Voltage-dependent potassium channels (Kv) in leukocytes are involved in the immune response. In bone marrow-derived macrophages (BMDM), proliferation and activation induce delayed rectifier K+ currents, generated by Kv1.3, via transcriptional, translational, and posttranslational controls. Furthermore, modulatory Kv beta subunits coassociate with Kv alpha subunits, increasing channel diversity and function. In this study we have identified Kv beta subunits in mouse BMDM, studied their regulation during proliferation and activation, and analyzed K+ current parameters influenced by these proteins. BMDM express all isoforms of Kv beta 1 (Kv beta 1.1, Kv beta 1.2, and Kv beta 1.3) and Kv beta 2 (Kv beta 2.1), but not Kv beta 4, the alternatively spliced murine Kv beta 3 variant. M-CSF-dependent proliferation induced all Kv beta isoforms.

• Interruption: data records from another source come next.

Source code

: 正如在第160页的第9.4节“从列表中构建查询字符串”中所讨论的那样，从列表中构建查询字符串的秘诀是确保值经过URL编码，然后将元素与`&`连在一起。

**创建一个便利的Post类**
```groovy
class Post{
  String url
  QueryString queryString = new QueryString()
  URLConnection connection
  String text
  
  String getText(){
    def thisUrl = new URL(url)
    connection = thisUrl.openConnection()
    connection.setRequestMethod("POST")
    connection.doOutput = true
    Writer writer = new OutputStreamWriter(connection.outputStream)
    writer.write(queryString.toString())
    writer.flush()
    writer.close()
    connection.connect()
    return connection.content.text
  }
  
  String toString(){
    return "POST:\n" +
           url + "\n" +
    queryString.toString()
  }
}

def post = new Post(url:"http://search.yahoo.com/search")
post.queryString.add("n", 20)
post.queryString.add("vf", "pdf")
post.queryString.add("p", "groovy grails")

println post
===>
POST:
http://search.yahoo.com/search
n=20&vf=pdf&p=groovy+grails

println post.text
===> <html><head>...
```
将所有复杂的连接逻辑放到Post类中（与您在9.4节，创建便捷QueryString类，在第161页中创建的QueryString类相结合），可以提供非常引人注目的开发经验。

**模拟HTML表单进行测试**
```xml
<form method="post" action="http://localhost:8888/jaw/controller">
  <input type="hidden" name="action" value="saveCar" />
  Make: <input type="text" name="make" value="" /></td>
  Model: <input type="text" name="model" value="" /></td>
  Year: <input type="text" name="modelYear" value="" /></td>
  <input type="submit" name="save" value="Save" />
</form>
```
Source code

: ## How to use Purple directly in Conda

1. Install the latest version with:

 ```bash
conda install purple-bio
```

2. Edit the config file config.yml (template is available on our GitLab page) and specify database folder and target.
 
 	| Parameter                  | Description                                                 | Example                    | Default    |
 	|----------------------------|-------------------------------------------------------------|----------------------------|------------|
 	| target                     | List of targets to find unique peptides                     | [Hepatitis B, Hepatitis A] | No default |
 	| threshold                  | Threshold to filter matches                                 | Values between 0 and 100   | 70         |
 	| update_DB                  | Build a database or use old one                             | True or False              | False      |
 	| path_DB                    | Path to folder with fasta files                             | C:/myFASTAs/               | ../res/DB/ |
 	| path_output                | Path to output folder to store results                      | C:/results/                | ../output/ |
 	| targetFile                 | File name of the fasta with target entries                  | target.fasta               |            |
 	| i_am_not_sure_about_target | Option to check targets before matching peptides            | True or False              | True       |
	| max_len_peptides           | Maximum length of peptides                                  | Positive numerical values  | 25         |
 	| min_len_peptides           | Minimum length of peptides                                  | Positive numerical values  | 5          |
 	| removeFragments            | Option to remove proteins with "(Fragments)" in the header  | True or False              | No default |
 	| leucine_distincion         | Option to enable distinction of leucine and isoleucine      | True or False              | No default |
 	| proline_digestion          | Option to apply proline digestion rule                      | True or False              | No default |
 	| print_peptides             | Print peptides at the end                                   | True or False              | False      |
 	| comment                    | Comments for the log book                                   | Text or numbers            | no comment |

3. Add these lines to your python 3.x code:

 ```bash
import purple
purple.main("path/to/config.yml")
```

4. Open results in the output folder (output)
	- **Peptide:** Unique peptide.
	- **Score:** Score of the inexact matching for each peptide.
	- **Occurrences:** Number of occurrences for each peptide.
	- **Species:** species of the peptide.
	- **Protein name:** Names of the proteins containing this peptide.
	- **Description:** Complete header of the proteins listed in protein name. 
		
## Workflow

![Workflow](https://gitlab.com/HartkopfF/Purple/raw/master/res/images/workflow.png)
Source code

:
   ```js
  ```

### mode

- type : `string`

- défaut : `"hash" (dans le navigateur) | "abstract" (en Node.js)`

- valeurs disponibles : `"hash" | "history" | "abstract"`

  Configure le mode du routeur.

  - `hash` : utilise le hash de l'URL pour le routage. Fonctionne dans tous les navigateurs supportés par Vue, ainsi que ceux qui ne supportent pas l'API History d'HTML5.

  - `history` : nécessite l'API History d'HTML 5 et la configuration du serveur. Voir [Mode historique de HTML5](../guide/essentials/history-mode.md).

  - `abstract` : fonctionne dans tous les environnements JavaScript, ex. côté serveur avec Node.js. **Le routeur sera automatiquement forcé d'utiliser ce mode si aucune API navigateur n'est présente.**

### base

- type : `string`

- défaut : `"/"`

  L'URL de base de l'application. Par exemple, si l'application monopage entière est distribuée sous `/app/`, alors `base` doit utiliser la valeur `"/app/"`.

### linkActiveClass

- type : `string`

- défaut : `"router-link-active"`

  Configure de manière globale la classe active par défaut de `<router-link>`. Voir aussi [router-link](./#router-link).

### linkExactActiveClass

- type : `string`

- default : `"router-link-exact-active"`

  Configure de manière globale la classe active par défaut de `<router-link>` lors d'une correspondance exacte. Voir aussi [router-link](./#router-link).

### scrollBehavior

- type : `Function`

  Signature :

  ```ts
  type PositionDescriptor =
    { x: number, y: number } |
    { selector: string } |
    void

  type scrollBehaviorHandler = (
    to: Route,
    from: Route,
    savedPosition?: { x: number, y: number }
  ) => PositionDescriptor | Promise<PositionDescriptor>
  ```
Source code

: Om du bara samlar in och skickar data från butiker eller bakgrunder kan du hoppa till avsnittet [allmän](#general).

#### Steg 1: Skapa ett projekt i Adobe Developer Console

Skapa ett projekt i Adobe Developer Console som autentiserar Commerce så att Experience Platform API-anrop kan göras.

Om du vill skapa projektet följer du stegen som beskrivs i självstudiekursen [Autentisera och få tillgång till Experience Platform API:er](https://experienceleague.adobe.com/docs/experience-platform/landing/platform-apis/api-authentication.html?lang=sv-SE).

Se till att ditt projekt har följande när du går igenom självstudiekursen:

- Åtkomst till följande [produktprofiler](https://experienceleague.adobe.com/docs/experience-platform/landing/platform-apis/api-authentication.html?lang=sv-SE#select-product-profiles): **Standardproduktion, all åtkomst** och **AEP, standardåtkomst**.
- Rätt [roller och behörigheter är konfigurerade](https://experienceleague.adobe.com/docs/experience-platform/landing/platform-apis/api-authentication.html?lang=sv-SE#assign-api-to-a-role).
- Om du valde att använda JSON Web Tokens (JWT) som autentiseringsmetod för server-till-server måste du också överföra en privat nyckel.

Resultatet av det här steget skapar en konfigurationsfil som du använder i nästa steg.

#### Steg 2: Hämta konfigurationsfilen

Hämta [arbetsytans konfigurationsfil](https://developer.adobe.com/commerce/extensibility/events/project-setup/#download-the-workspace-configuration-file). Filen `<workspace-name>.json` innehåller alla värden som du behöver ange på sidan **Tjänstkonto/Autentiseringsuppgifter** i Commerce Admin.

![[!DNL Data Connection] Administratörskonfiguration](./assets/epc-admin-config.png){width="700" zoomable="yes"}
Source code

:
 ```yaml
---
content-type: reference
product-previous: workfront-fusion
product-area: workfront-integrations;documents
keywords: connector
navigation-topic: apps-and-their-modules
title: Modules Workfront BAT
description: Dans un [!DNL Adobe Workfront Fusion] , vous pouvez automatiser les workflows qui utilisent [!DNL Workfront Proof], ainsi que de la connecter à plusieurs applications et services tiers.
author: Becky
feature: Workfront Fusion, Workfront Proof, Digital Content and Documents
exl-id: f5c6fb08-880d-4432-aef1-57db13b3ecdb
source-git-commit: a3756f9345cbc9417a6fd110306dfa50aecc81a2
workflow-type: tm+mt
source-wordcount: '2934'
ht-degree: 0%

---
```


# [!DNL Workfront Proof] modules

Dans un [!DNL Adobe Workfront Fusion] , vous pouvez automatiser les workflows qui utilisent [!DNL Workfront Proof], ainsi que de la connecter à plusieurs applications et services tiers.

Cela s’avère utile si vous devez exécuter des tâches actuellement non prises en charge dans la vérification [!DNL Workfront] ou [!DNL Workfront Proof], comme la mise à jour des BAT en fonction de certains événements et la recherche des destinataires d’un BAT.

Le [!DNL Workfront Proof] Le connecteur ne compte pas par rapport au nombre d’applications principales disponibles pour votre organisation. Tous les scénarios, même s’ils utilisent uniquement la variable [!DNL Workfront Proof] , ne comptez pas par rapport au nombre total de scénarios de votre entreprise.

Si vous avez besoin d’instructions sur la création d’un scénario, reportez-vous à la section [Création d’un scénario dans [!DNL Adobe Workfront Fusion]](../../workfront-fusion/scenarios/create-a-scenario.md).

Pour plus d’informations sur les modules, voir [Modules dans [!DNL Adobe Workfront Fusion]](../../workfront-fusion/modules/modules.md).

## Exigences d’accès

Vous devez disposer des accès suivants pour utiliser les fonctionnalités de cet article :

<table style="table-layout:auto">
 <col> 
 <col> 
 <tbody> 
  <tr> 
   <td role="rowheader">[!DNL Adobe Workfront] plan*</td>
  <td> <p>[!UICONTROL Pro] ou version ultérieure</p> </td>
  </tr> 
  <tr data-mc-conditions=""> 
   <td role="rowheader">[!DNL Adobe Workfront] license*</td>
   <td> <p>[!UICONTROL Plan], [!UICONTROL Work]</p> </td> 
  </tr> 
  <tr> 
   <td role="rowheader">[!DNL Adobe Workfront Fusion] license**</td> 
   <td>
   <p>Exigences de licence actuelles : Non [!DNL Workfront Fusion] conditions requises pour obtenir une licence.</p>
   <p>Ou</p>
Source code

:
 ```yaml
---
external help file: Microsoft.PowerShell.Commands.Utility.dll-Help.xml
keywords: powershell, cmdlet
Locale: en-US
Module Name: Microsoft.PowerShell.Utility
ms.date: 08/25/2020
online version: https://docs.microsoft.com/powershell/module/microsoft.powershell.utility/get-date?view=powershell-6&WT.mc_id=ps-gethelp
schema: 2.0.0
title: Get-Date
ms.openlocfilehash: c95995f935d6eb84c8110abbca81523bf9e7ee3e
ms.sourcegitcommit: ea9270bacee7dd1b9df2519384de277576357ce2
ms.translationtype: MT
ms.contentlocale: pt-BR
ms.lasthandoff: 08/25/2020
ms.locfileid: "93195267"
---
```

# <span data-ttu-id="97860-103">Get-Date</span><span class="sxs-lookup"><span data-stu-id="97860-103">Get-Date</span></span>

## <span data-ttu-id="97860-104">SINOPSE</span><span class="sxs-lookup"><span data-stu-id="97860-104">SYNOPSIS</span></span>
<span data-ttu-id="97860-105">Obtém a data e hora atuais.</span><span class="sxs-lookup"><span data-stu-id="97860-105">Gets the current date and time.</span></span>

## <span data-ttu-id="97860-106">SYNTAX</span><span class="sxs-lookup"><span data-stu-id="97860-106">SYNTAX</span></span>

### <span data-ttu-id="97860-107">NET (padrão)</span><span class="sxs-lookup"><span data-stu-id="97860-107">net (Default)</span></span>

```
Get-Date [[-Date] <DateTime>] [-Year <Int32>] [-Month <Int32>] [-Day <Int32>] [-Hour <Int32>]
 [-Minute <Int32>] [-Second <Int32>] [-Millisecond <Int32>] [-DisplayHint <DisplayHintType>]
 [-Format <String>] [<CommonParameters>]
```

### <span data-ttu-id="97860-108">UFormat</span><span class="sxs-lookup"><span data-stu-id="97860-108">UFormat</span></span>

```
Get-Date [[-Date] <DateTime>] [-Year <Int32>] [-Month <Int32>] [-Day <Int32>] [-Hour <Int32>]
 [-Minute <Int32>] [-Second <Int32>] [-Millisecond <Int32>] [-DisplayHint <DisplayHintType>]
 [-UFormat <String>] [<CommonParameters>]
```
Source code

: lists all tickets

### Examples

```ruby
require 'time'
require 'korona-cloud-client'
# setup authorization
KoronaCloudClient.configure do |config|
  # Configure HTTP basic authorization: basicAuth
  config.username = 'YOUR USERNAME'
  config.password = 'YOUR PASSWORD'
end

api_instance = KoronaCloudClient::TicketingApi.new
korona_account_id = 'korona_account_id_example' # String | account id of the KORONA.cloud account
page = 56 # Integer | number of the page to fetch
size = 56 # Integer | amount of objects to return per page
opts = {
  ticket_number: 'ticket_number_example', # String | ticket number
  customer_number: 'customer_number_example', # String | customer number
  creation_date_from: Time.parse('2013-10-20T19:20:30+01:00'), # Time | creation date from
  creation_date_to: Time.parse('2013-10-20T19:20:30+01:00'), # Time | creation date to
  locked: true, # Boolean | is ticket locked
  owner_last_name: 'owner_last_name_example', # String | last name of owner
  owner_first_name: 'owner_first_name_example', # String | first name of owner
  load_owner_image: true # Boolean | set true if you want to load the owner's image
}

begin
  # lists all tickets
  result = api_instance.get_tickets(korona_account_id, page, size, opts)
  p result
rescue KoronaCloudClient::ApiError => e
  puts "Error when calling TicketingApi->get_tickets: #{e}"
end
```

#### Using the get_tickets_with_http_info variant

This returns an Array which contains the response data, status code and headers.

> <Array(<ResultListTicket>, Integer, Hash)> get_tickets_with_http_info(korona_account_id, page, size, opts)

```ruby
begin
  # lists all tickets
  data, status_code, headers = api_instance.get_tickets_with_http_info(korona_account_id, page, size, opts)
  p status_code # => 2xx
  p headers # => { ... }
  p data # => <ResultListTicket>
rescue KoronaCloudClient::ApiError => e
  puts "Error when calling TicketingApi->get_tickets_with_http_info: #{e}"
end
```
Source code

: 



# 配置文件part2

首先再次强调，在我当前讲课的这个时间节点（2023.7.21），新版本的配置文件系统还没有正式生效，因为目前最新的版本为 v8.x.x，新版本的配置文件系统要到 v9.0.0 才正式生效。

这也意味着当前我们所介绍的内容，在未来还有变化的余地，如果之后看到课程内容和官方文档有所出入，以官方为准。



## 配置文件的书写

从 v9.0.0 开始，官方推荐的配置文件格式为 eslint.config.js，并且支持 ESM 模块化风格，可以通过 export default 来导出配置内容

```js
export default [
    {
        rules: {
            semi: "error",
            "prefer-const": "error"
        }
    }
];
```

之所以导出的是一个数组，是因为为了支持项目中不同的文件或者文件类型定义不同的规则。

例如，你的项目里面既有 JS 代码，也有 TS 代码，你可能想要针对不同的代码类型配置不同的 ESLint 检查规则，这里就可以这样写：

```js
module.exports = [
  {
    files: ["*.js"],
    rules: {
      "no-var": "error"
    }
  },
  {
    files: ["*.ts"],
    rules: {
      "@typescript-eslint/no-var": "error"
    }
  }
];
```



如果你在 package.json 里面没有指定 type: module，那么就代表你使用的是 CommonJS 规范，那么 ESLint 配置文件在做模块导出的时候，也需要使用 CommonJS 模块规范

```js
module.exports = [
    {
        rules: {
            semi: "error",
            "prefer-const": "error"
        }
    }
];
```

However, LPS- and TNF-alpha-induced activation differentially regulated these subunits. Although LPS increased Kv beta 1.3, reduced Kv beta 1.2, and maintained Kv beta 1.1 mRNA levels constant, TNF-alpha up-regulated Kv beta 1.1, down-regulated Kv beta 1.2, and left Kv beta 1.3 expression unchanged. Moreover, in contrast to TNF-alpha, M-CSF- and LPS-up-regulated Kv beta 2.1. K+ currents from M-CSF- and LPS-stimulated BMDM exhibited faster inactivation, whereas TNF-alpha increased tau values. Although in M-CSF-stimulated cells the half-inactivation voltage shifted to more positive potentials, the incubation with LPS and TNF-alpha resulted in a hyperpolarizing displacement similar to that in resting BMDM. Furthermore, activation time constants of K+ currents and the kinetics of the tail currents were different depending upon the mode of activation. Our results indicate that differential Kv beta expression modifies the electrical properties of Kv in BMDM, dependent upon proliferation and the mode of activation. This could determine physiologically appropriate surface channel complexes, allowing for greater flexibility in the precise regulation of the immune response.